Sat Jul 19 04:52:03 MDT 2014

The branch, master has been updated
       via  d90f332 s4:torture/rpc: add rpc.netlogon.ServerReqChallengeGlobal
       via  321ebc9 s4:rpc_server/netlogon: keep a global challenge table
      from  4580702 lib/util: move memcache.[ch] to the toplevel 'samba-util' library

http://gitweb.samba.org/?p=samba.git;a=shortlog;h=master


- Log -----------------------------------------------------------------
commit d90f3323ee001080645dcd25da8b8ce1367b1377
Author: Stefan Metzmacher <metze at samba.org>
Date:   Thu Jul 17 16:05:12 2014 +0200

    s4:torture/rpc: add rpc.netlogon.ServerReqChallengeGlobal
    
    This demonstrates that the challenge table should be global.
    
    Bug: https://bugzilla.samba.org/show_bug.cgi?id=10723
    
    Signed-off-by: Stefan Metzmacher <metze at samba.org>
    Reviewed-by: Jeremy Allison <jra at samba.org>
    
    Autobuild-User(master): Stefan Metzmacher <metze at samba.org>
    Autobuild-Date(master): Sat Jul 19 12:51:39 CEST 2014 on sn-devel-104

commit 321ebc99b5a00f82265aee741a48aa84b214d6e8
Author: Stefan Metzmacher <metze at samba.org>
Date:   Thu Jul 17 14:20:58 2014 +0200

    s4:rpc_server/netlogon: keep a global challenge table
    
    Some clients call netr_ServerReqChallenge() and netr_ServerAuthenticate3()
    on different connections. This works against Windows DCs as they
    have a global challenge table.
    
    A VMware provisioning task for Windows VMs seemy to rely on this behavior.
    
    As a fallback we're storing the challenge in a global memcache with a fixed
    size.
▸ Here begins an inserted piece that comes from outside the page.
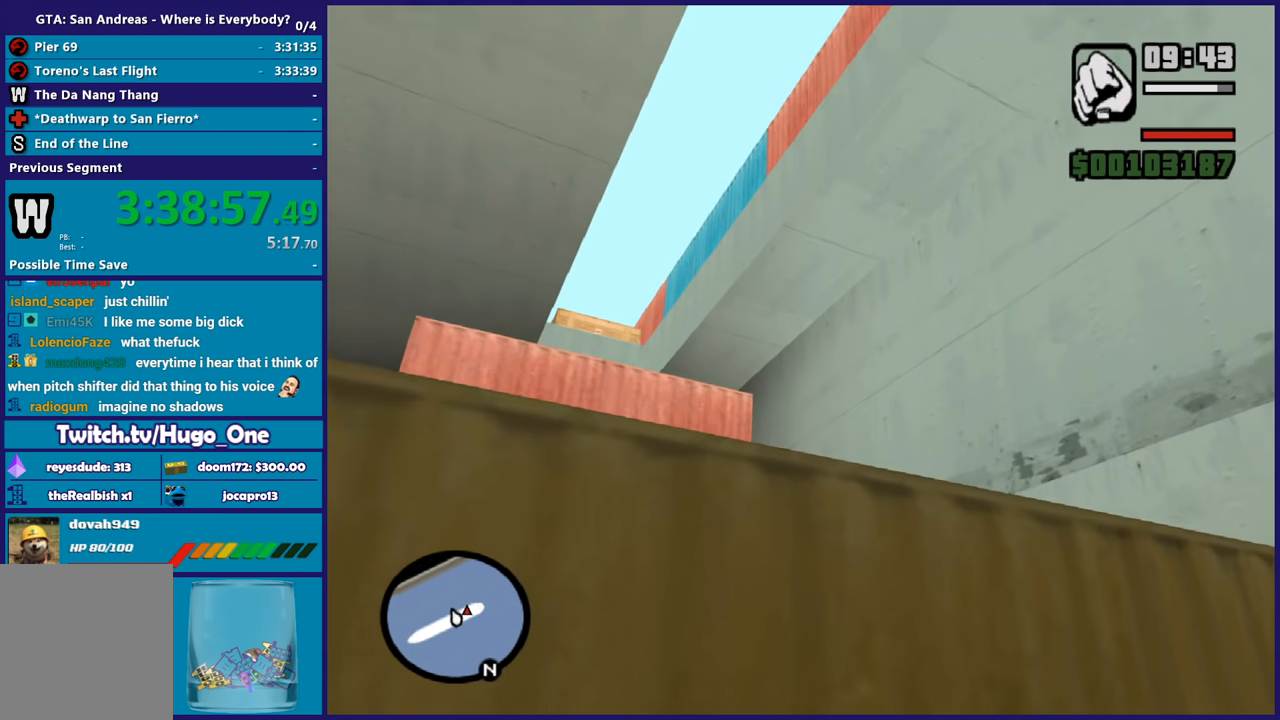
{"buttons": [], "left_stick": "up", "right_stick": "down-left", "button_events": [[33, "X", "down"], [167, "X", "up"], [234, "X", "down"], [334, "X", "up"]]}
This should allow these strange clients to work against a
    Samba AD DC.
    
    Bug: https://bugzilla.samba.org/show_bug.cgi?id=10723
    
    Signed-off-by: Stefan Metzmacher <metze at samba.org>
    Reviewed-by: Jeremy Allison <jra at samba.org>

-----------------------------------------------------------------------

Summary of changes:
 source4/rpc_server/netlogon/dcerpc_netlogon.c |   91 +++++++++++++++++++++++-
 source4/torture/rpc/netlogon.c                |   73 ++++++++++++++++++++
 2 files changed, 160 insertions(+), 4 deletions(-)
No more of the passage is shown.